_Problems to work on_.
1) In the text on the Kurnool Municipal Corporation, how many election wards does the corporation have?
2) Please carry on the text about the Kurnool Municipal Corporation from the point where it stops.

_Text shown_.
Segment Open

Local civic body in Kurnool, Andhra Pradesh, India

Kurnool Municipal Corporation is a civic body of Kurnool in the Indian state of Andhra Pradesh. It was constituted as a municipality in the year 1994. Municipal Corporation mechanism in India was introduced during British Rule with formation of municipal corporation in Madras (Chennai) in 1688, later followed by municipal corporations in Bombay (Mumbai) and Calcutta (Kolkata) by 1762. Kurnool Municipal Corporation is headed by Mayor of city and governed by Commissioner. The present municipal commissioner of the corporation is D. K. Balaji.

== Jurisdiction ==

The corporation is spread over an area of 69.75 km2 with 52 election wards.

== List of mayors ==

Kurnool Municipal Corporation (KMC)
| Sno. | Mayor | DY Mayor | Term start | Term end | Party |  | Notes |
| 1. | Bangi Anantaiah | Pinjari Fakruddin | 1995 | 2000 | Telugu Desam Party |  | First Mayor & Deputy Mayor of KMC |
| 2. | Feroz Begum | S.Raghuramireddy | 2000 | 2005 | Indian National Congress |  |  |
| 3. | S.Raghuramireddy |  | 2005 | 2010 | Indian National Congress |  |  |
| 4. | B.Y.Ramaiah | S.Renuka N.Aruna | 2021 | 2026 | YSR Congress Party |  |  |

=== 2021 ordinary elections ===

| S.No. | Party name |  | Won | Change |
|---|---|---|---|---|
| 1 |  | YSR Congress Party | 44 | Steady |
| 2 |  | Telugu Desam Party | 6 | Steady |
| 3 |  | Independents | 2 | Steady |

== Functions ==

Kurnool Municipal Corporation is created for the following functions:

- Planning for the town including its surroundings which are covered under its Department's Urban Planning Authority.

Segment Closed

_Excerpted data_.
Segment Open

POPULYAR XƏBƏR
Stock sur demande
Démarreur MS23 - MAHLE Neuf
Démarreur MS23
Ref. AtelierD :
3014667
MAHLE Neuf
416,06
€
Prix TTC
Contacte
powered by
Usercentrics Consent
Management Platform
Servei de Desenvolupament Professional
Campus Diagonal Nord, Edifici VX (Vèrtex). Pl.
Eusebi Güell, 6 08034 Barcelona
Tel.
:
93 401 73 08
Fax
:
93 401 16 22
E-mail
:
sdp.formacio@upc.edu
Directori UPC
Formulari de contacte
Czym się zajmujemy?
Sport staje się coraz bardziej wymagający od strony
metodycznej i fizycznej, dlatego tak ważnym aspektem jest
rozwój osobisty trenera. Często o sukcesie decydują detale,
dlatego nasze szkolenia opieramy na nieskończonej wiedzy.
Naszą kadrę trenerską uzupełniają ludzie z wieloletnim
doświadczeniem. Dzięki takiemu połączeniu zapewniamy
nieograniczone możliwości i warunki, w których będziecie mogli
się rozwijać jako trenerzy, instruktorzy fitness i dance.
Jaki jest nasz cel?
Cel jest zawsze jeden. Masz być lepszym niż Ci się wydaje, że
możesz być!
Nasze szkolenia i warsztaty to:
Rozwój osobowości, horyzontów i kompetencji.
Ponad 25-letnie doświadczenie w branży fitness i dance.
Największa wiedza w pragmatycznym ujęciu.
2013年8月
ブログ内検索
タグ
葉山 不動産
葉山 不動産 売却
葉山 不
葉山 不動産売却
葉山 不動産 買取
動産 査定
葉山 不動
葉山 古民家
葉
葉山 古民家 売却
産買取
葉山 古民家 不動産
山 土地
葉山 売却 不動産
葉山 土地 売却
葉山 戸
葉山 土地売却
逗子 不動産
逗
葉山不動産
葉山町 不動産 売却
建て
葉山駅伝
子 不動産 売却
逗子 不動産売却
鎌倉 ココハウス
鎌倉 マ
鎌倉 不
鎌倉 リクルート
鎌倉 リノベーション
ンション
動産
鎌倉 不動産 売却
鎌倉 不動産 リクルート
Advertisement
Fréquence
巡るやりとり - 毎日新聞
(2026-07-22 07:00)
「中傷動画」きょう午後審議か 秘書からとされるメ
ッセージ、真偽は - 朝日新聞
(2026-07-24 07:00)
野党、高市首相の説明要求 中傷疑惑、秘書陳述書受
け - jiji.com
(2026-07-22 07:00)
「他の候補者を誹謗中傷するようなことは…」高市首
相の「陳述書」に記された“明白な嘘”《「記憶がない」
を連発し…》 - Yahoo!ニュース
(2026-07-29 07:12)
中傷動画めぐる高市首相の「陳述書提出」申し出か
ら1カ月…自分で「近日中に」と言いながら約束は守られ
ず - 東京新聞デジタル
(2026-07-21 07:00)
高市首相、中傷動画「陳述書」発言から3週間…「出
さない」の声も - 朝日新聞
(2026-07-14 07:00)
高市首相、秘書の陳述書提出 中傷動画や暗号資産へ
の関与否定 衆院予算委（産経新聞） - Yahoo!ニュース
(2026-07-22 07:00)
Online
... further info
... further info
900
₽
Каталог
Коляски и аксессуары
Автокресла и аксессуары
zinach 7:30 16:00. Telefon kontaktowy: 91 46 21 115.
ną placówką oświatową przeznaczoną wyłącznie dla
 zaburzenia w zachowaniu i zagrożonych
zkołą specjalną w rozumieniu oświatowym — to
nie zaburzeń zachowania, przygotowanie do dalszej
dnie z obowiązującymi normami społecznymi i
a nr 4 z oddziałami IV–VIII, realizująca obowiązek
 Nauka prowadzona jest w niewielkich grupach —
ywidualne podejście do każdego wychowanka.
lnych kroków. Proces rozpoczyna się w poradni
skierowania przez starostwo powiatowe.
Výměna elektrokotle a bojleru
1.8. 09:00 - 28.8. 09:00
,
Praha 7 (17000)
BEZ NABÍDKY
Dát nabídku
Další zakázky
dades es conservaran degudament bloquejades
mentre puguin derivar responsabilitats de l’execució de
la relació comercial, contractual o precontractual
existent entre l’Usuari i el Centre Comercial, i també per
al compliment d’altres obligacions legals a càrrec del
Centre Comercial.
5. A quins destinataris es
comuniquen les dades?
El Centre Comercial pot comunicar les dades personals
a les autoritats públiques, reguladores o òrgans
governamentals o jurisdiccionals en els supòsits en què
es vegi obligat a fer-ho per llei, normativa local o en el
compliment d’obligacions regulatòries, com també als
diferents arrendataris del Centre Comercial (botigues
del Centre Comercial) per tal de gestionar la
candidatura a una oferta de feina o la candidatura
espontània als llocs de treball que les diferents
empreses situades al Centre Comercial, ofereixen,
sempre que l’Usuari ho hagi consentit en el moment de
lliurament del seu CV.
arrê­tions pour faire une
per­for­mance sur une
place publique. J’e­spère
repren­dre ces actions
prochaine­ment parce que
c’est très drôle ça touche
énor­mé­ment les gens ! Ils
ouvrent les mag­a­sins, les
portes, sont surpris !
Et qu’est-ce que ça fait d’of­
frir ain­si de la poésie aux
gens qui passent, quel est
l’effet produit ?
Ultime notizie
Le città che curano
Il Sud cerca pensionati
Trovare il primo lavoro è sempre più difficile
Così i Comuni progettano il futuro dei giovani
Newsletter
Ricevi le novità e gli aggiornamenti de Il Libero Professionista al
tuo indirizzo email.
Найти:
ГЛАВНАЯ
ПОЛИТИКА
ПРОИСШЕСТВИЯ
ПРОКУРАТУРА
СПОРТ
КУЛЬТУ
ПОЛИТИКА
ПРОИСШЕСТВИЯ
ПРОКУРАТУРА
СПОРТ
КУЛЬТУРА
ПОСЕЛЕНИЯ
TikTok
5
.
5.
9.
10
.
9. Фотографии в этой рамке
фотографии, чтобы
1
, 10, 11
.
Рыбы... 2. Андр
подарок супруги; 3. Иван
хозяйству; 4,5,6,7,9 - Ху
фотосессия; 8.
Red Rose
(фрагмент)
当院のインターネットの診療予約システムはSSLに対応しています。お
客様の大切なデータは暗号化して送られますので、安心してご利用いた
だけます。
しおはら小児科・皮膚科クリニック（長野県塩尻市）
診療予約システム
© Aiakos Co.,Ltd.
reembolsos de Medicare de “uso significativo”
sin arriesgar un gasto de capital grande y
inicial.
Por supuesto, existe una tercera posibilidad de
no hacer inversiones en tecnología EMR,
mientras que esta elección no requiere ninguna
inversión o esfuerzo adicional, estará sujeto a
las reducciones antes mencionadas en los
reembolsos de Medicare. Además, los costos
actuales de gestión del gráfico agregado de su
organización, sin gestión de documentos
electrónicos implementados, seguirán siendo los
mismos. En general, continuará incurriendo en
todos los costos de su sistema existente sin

Segment Closed

_Responses by item number_.
1) 52

2)
- Approving construction of new buildings and authorising use of land for various purposes.

- Improvement of the town's economic and Social status.

- Arrangements of water supply towards commercial, residential and industrial purposes.

- Planning for fire contingencies through Fire Service Departments.

- Creation of solid waste management, public health system and sanitary services.

- Working for the development of ecological aspect like development of Urban Forestry and making guidelines for environmental protection.

- Working for the development of weaker sections of the society like mentally and physically handicapped, old age and gender biased people.

- Making efforts for improvement of slums and poverty removal in the town.

== Revenue sources ==

The following are the Income sources for the Corporation from the Central and State Government.

=== Revenue from taxes ===

Following is the Tax related revenue for the corporation.

- Property tax.

- Profession tax.

- Entertainment tax.

- Grants from Central and State Government like Goods and Services Tax.

- Advertisement tax.

=== Revenue from non-tax sources ===

Following is the Non Tax related revenue for the corporation.

- Water usage charges.

- Fees from Documentation services.

- Rent received from municipal property.

- Funds from municipal bonds.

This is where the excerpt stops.